**Description of the task:** Report every line of the material that contains the string "Позицию".

**Records for this exercise:**
= = = = =
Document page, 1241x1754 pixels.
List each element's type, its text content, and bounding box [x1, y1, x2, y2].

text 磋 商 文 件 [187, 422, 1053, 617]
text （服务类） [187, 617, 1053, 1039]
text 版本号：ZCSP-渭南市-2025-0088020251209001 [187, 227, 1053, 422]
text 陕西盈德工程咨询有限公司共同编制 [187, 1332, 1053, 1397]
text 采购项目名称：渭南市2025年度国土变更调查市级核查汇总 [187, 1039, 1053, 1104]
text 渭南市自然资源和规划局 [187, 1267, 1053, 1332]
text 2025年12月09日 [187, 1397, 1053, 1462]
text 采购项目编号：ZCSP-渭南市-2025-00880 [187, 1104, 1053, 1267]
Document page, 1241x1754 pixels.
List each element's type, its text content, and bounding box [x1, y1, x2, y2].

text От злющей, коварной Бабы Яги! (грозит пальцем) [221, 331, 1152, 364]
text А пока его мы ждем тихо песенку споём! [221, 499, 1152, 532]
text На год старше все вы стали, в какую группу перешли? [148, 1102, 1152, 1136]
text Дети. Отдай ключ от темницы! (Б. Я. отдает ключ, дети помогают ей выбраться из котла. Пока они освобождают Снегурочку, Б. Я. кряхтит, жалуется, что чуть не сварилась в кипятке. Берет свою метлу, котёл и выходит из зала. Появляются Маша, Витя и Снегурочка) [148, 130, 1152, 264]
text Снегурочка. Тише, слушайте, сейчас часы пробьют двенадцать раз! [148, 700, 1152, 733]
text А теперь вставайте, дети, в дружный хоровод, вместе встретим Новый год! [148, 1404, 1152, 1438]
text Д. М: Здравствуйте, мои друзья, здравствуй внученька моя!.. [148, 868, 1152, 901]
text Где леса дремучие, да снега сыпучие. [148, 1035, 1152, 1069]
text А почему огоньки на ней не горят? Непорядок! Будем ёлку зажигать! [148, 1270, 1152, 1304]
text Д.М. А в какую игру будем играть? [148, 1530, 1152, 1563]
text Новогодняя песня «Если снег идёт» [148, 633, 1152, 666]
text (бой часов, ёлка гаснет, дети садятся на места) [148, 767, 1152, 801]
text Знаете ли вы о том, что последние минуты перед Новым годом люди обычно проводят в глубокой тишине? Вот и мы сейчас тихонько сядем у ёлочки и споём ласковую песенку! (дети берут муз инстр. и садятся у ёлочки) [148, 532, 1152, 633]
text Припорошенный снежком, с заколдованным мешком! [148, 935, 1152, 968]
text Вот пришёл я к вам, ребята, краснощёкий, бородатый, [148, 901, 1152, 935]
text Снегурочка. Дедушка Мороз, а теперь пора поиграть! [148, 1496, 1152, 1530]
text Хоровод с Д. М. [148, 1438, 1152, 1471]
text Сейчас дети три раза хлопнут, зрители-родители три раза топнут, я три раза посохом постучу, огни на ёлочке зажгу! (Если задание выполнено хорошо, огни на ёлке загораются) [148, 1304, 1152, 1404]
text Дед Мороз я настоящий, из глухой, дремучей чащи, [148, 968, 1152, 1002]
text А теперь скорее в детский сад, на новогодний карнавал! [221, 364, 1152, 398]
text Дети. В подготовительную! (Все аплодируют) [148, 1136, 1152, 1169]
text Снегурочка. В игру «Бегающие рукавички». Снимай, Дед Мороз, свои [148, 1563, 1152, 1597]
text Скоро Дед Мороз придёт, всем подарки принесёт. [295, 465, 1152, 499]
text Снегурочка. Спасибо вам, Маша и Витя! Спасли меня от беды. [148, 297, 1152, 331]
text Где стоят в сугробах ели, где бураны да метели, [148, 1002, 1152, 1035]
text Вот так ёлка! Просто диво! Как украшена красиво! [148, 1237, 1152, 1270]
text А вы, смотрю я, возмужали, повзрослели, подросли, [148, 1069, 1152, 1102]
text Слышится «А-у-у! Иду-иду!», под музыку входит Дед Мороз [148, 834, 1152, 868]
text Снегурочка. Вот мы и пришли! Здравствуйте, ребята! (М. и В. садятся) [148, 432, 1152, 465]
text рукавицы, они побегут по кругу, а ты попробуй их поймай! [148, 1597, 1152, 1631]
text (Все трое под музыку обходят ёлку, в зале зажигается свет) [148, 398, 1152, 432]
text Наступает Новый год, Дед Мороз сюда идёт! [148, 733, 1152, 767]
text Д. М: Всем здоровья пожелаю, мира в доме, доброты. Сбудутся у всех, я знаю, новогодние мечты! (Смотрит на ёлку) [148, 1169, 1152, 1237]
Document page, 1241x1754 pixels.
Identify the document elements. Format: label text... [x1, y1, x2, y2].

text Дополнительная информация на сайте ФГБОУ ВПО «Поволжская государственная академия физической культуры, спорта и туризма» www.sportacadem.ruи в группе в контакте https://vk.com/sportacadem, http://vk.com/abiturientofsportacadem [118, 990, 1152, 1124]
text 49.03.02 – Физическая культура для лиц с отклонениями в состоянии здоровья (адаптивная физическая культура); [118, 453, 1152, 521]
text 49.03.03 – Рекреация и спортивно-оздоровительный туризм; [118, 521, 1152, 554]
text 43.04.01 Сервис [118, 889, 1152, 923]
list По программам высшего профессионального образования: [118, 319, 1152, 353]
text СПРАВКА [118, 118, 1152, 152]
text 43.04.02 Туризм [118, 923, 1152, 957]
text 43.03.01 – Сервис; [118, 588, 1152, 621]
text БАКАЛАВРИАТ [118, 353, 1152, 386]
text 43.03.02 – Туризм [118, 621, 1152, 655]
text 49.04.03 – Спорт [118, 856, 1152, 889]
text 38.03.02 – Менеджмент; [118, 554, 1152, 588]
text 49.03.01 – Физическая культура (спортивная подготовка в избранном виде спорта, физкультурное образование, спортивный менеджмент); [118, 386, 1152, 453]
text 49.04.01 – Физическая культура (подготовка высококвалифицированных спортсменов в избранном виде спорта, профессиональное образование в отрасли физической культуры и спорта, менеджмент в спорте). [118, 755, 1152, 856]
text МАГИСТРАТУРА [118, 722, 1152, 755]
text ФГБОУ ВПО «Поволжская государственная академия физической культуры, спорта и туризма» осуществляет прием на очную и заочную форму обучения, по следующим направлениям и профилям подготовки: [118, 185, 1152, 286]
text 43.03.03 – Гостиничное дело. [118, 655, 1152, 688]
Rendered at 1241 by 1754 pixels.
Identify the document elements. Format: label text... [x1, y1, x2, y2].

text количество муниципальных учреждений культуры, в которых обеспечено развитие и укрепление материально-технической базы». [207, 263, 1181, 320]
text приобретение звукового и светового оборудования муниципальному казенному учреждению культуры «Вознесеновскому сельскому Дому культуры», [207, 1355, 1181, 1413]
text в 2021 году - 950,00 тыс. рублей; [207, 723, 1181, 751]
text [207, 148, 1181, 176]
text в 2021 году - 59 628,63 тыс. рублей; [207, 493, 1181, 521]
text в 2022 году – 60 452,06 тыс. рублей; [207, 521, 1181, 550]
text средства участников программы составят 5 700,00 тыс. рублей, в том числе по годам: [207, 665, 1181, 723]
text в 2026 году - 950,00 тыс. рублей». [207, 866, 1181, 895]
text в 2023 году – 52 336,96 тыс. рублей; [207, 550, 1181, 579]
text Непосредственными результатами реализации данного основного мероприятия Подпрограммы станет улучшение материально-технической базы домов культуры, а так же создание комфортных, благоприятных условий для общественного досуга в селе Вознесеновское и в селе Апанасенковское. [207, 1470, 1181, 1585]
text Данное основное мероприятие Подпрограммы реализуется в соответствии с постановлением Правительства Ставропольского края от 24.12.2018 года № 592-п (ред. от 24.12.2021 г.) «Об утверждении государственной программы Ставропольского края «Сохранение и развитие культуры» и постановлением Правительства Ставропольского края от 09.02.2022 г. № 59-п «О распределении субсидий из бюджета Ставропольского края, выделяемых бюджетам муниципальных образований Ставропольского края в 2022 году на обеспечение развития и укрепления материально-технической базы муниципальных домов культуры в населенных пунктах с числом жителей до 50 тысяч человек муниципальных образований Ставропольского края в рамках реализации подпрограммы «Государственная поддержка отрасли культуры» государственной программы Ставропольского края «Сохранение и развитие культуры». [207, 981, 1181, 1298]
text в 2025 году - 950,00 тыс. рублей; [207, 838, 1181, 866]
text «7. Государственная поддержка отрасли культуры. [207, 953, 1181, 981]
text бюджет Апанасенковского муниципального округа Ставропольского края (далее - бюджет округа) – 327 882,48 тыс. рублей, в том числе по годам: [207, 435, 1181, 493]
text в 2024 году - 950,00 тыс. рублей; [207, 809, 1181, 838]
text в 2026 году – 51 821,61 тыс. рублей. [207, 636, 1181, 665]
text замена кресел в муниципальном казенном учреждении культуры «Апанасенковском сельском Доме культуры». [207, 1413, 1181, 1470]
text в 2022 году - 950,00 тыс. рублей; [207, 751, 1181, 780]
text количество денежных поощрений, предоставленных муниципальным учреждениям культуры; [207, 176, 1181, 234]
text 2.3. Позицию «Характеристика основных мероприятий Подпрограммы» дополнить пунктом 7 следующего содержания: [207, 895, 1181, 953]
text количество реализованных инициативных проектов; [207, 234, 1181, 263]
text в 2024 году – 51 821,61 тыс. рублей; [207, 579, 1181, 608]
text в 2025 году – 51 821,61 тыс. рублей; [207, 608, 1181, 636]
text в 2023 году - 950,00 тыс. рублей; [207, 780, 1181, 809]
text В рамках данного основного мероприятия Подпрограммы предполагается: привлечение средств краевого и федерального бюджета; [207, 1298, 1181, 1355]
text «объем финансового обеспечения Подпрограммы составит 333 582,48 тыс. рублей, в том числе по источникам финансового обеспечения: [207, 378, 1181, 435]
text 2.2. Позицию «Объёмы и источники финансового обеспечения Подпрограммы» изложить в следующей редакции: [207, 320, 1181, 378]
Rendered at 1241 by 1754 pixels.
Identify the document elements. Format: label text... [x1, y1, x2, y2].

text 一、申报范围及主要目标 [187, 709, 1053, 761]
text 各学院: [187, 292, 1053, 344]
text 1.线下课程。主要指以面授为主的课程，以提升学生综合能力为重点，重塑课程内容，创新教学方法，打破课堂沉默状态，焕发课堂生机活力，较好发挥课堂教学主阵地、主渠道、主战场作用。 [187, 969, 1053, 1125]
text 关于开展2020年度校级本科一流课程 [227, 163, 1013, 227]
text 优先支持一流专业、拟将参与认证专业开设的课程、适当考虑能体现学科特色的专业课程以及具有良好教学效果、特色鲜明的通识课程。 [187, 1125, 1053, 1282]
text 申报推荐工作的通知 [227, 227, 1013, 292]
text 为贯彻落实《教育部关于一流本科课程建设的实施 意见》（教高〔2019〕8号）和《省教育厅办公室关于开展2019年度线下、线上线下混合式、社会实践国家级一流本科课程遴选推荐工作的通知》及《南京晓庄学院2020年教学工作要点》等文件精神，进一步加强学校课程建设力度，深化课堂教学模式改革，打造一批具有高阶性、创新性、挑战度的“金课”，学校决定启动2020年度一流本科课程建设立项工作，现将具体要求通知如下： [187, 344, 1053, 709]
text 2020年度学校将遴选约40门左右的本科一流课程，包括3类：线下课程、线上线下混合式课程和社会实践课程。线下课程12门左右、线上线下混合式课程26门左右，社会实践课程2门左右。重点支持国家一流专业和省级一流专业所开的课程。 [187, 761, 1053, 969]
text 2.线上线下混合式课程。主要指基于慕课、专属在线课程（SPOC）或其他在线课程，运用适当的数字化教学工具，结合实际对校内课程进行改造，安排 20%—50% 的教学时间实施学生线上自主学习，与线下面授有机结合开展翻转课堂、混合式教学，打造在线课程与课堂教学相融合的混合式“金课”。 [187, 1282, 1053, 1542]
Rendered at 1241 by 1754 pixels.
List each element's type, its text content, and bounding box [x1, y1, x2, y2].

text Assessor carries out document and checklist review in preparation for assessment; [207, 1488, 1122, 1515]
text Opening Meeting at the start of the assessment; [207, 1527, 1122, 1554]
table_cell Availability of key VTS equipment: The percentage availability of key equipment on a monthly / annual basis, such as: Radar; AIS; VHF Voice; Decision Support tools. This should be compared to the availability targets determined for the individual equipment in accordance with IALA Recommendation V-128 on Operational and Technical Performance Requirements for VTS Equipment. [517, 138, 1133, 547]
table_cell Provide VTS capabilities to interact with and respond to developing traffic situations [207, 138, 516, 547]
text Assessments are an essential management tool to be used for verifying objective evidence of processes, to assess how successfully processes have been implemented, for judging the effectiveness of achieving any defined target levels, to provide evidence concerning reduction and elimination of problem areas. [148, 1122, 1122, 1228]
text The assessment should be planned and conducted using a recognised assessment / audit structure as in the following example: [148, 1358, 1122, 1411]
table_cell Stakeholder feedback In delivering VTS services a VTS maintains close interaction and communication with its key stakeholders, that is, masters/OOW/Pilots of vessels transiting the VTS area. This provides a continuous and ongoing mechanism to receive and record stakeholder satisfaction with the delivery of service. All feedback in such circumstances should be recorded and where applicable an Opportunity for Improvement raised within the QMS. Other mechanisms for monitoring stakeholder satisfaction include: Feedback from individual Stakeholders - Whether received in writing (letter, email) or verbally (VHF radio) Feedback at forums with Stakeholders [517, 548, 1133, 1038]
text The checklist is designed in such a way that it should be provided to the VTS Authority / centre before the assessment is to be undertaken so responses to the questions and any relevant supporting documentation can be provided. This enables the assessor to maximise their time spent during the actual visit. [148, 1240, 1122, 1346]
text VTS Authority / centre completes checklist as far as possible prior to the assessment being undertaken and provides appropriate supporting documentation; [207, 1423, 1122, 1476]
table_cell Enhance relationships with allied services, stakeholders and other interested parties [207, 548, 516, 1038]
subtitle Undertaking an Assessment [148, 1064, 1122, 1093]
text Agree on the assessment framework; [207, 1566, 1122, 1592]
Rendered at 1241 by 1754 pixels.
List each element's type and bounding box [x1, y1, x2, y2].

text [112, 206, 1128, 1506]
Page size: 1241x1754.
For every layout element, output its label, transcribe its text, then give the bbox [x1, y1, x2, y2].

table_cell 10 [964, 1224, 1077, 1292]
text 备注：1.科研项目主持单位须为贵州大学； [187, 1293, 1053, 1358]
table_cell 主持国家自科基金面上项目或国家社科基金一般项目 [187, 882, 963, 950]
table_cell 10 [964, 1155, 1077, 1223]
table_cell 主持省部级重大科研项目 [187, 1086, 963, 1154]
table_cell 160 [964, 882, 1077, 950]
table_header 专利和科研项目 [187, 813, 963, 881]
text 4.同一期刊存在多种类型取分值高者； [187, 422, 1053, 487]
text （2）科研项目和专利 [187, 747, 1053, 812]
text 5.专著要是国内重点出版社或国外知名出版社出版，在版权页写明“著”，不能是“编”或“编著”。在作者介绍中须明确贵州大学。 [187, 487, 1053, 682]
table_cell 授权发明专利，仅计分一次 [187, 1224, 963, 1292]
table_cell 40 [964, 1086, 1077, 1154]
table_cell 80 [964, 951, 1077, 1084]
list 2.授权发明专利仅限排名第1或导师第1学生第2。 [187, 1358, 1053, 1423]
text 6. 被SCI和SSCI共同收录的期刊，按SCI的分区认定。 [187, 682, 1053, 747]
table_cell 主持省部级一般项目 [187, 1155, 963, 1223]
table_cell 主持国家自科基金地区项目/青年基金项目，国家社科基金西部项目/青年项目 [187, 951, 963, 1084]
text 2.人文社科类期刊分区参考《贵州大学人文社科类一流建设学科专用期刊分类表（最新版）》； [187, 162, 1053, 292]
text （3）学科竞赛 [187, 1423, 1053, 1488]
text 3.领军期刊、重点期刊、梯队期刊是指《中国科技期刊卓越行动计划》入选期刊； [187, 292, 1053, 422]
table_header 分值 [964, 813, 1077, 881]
= = = = =
**Final answer:**
text 2.3. Позицию «Характеристика основных мероприятий Подпрограммы» дополнить пунктом 7 следующего содержания: [207, 895, 1181, 953]
text 2.2. Позицию «Объёмы и источники финансового обеспечения Подпрограммы» изложить в следующей редакции: [207, 320, 1181, 378]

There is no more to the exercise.